**Provided material:**
▶

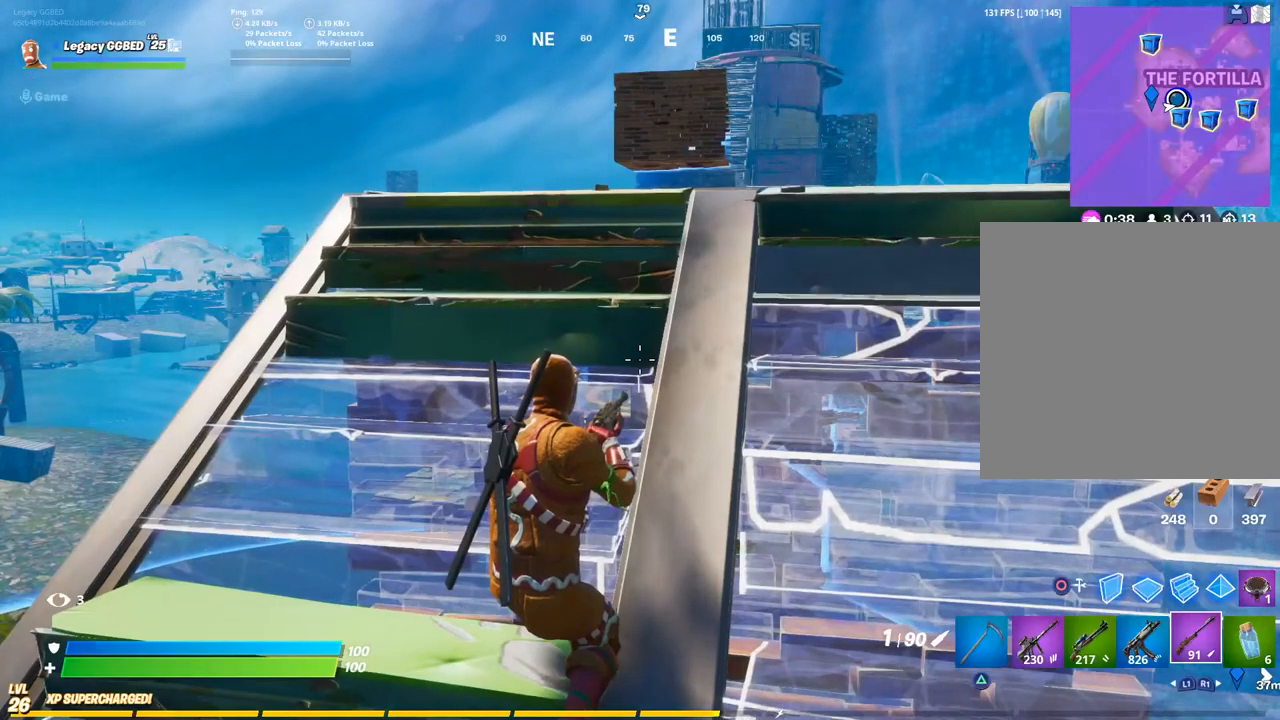
{"buttons": [], "left_stick": "up-right", "right_stick": "center", "events": [[83, "left_stick", "center"], [150, "left_stick", "up-right"]]}
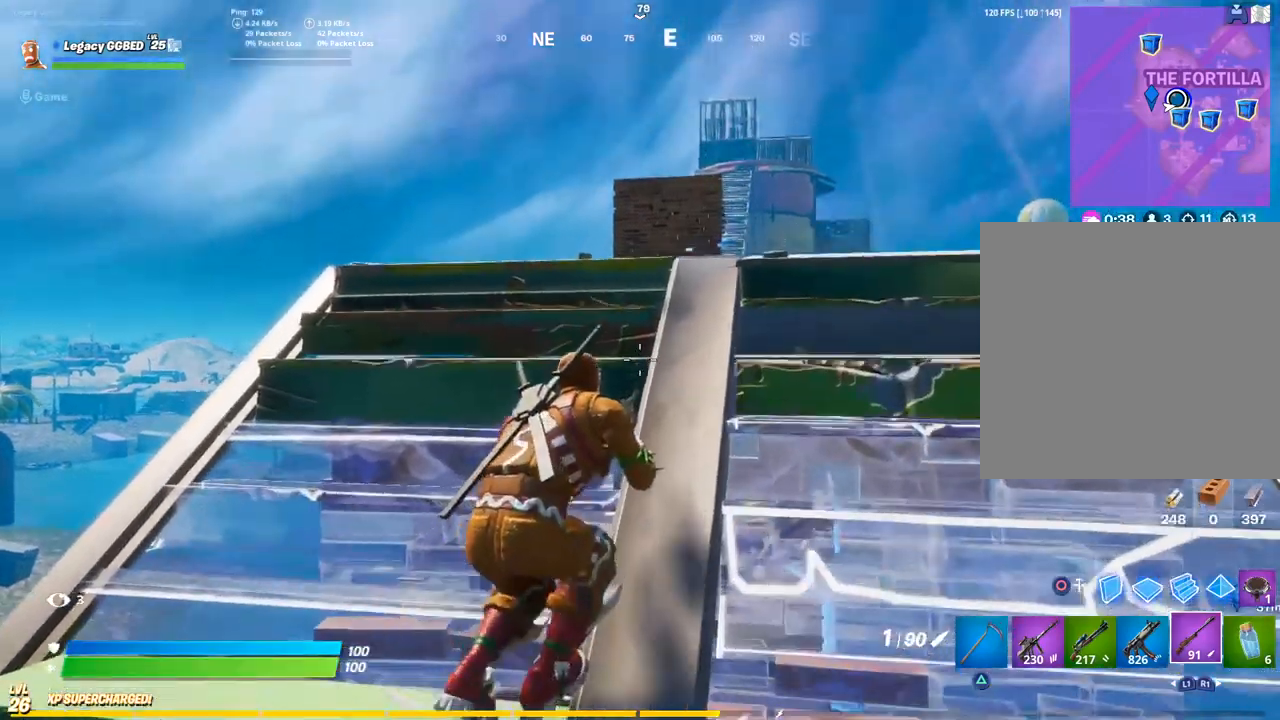
{"buttons": ["L2"], "left_stick": "center", "right_stick": "center", "events": [[133, "left_stick", "center"], [233, "L2", "down"]]}
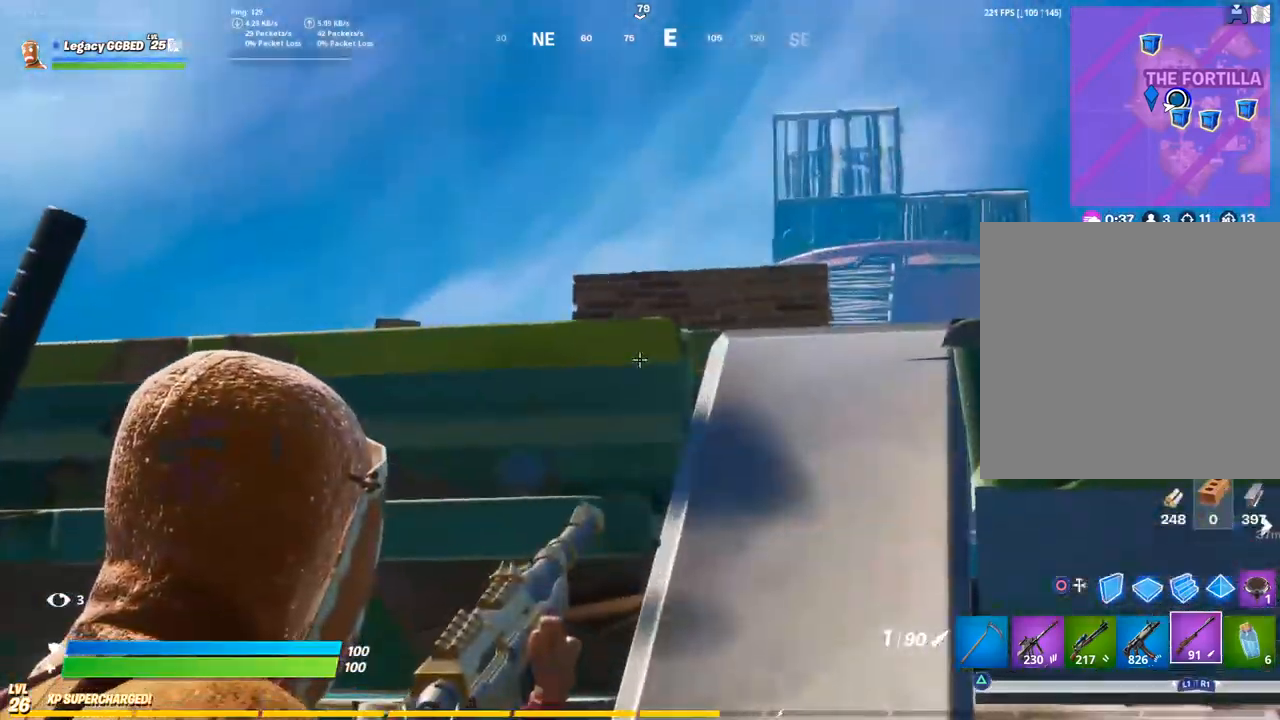
{"buttons": ["L2"], "left_stick": "center", "right_stick": "center", "events": [[17, "left_stick", "up-right"], [183, "left_stick", "center"], [183, "right_stick", "up"], [350, "right_stick", "center"]]}
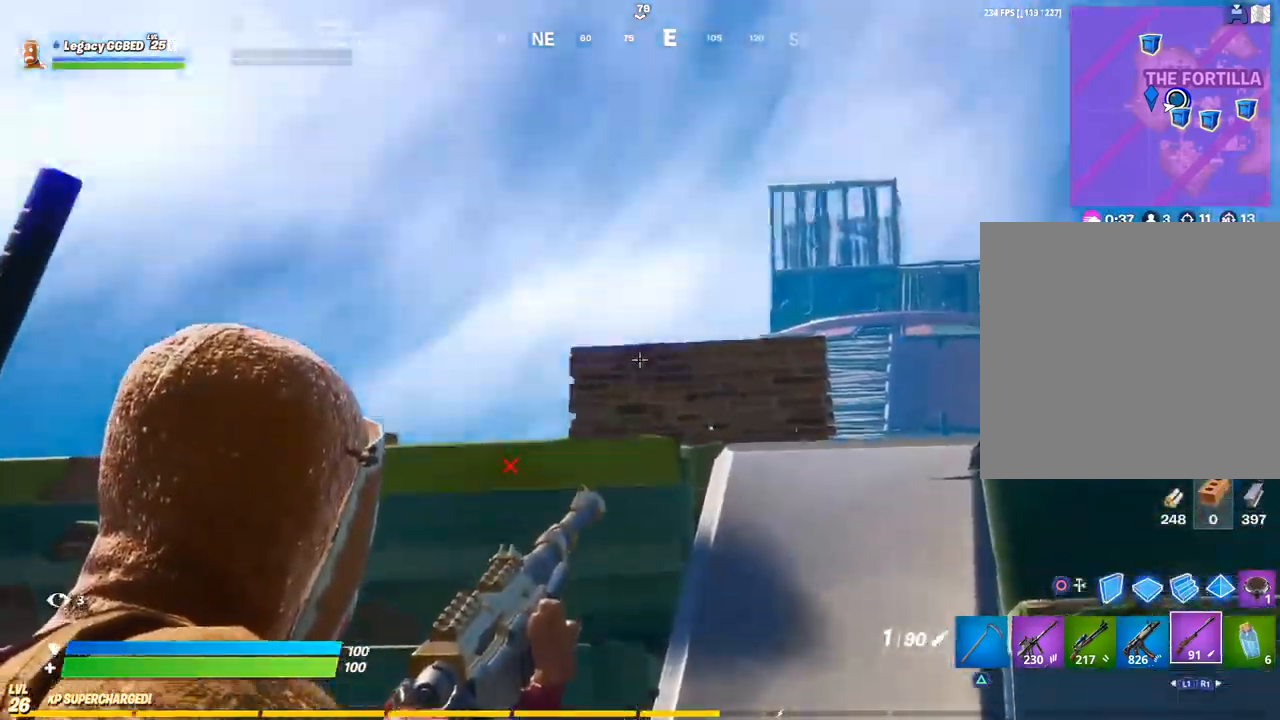
{"buttons": ["L2"], "left_stick": "down", "right_stick": "center", "events": [[217, "left_stick", "down"], [283, "left_stick", "center"], [383, "left_stick", "down"]]}
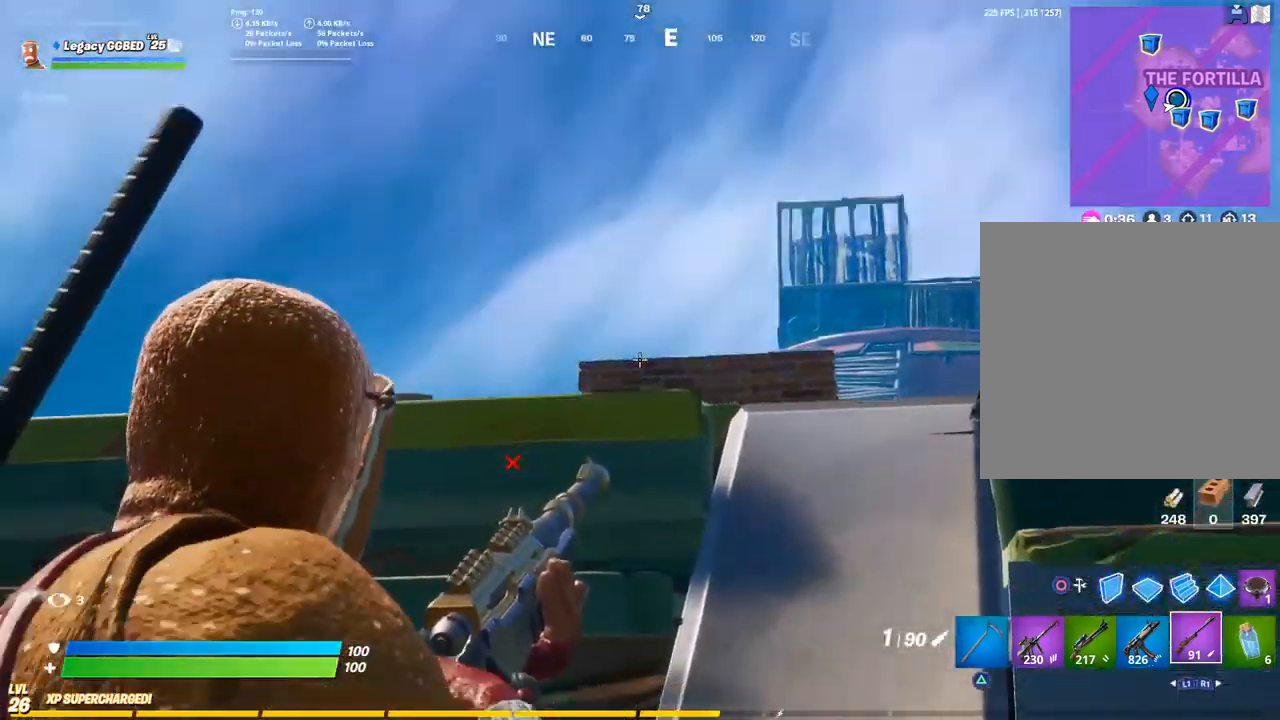
{"buttons": ["L2"], "left_stick": "down", "right_stick": "center", "events": []}
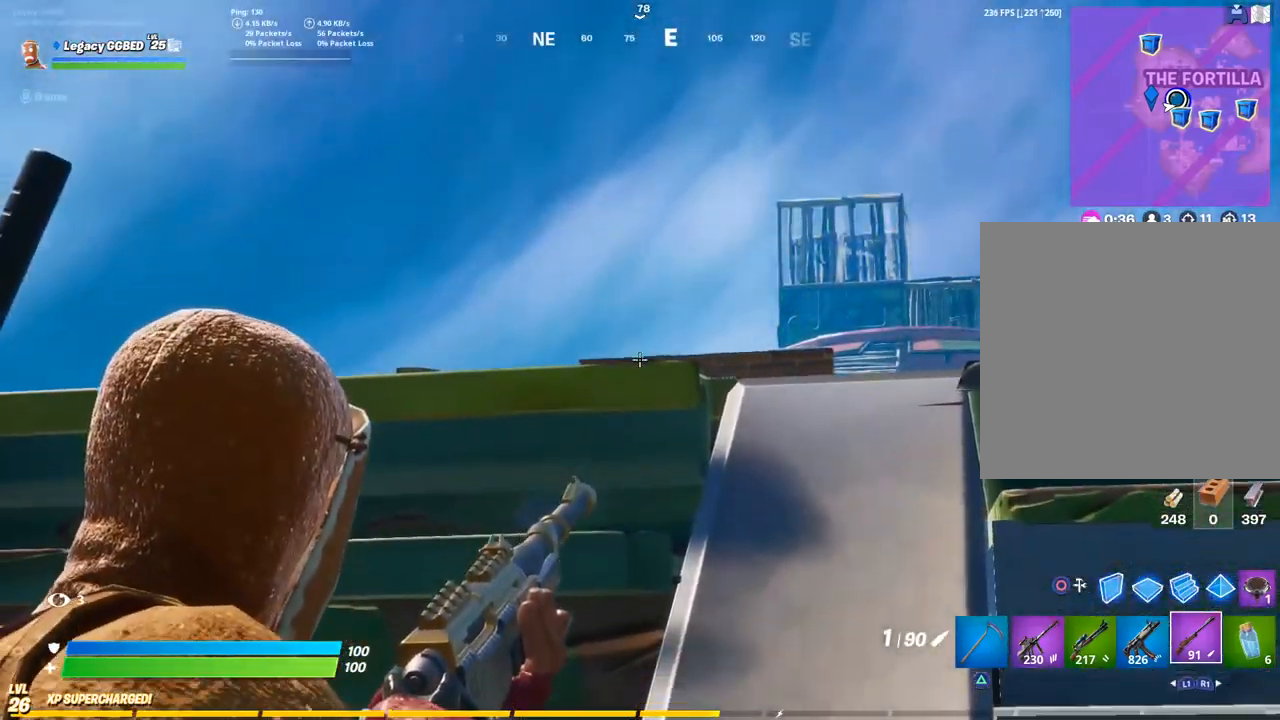
{"buttons": ["L2"], "left_stick": "center", "right_stick": "center", "events": [[83, "left_stick", "center"]]}
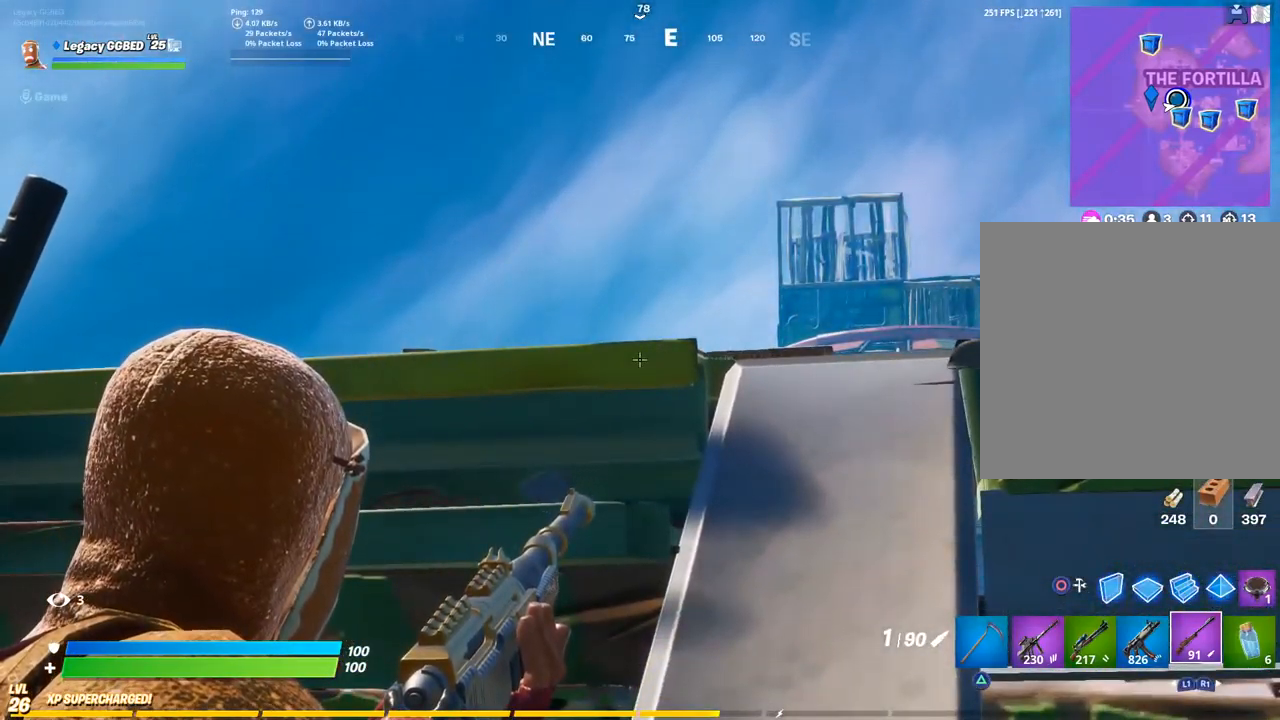
{"buttons": ["L2"], "left_stick": "center", "right_stick": "center", "events": [[33, "left_stick", "up"], [150, "left_stick", "center"]]}
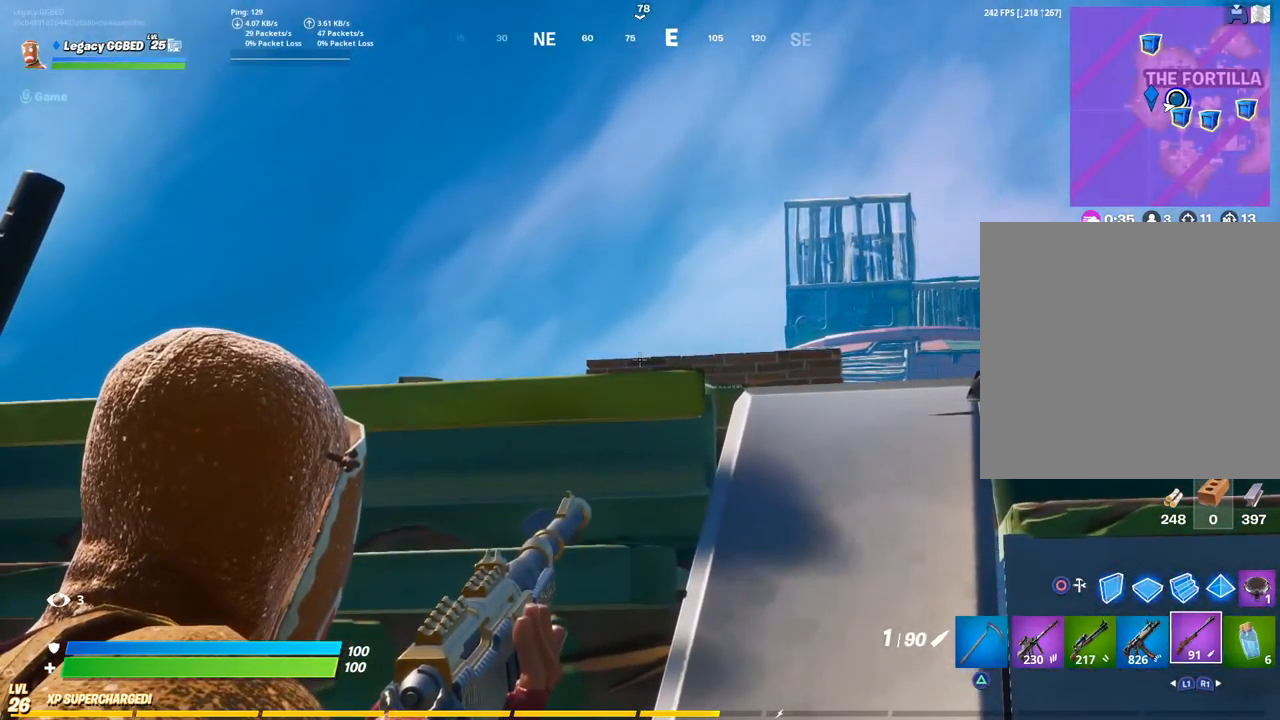
{"buttons": ["L2"], "left_stick": "center", "right_stick": "center", "events": [[200, "left_stick", "up"], [250, "left_stick", "center"]]}
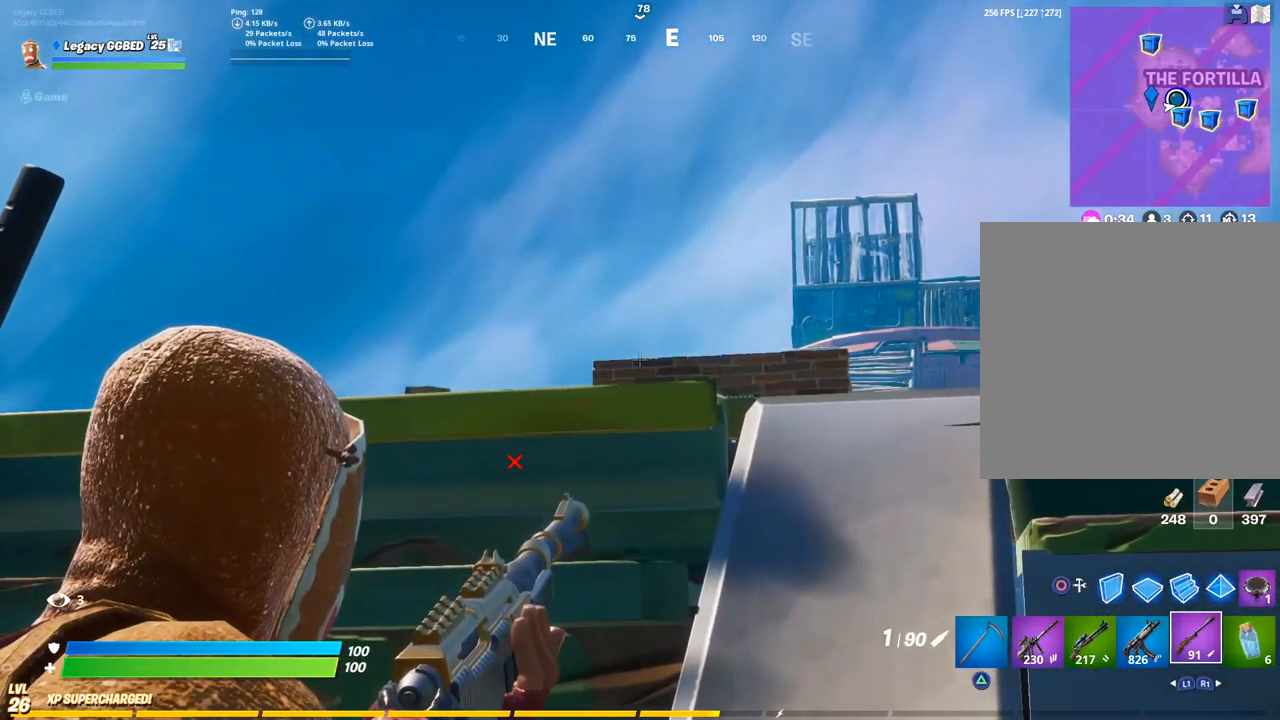
{"buttons": ["L2"], "left_stick": "center", "right_stick": "center", "events": [[200, "left_stick", "up"], [317, "left_stick", "center"]]}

◀

Pictures stay out of the copy; print the material above exactly.

**Written response:**
{"buttons": [], "left_stick": "up-right", "right_stick": "center", "events": [[83, "left_stick", "center"], [150, "left_stick", "up-right"]]}
{"buttons": ["L2"], "left_stick": "center", "right_stick": "center", "events": [[133, "left_stick", "center"], [233, "L2", "down"]]}
{"buttons": ["L2"], "left_stick": "center", "right_stick": "center", "events": [[17, "left_stick", "up-right"], [183, "left_stick", "center"], [183, "right_stick", "up"], [350, "right_stick", "center"]]}
{"buttons": ["L2"], "left_stick": "down", "right_stick": "center", "events": [[217, "left_stick", "down"], [283, "left_stick", "center"], [383, "left_stick", "down"]]}
{"buttons": ["L2"], "left_stick": "down", "right_stick": "center", "events": []}
{"buttons": ["L2"], "left_stick": "center", "right_stick": "center", "events": [[83, "left_stick", "center"]]}
{"buttons": ["L2"], "left_stick": "center", "right_stick": "center", "events": [[33, "left_stick", "up"], [150, "left_stick", "center"]]}
{"buttons": ["L2"], "left_stick": "center", "right_stick": "center", "events": [[200, "left_stick", "up"], [250, "left_stick", "center"]]}
{"buttons": ["L2"], "left_stick": "center", "right_stick": "center", "events": [[200, "left_stick", "up"], [317, "left_stick", "center"]]}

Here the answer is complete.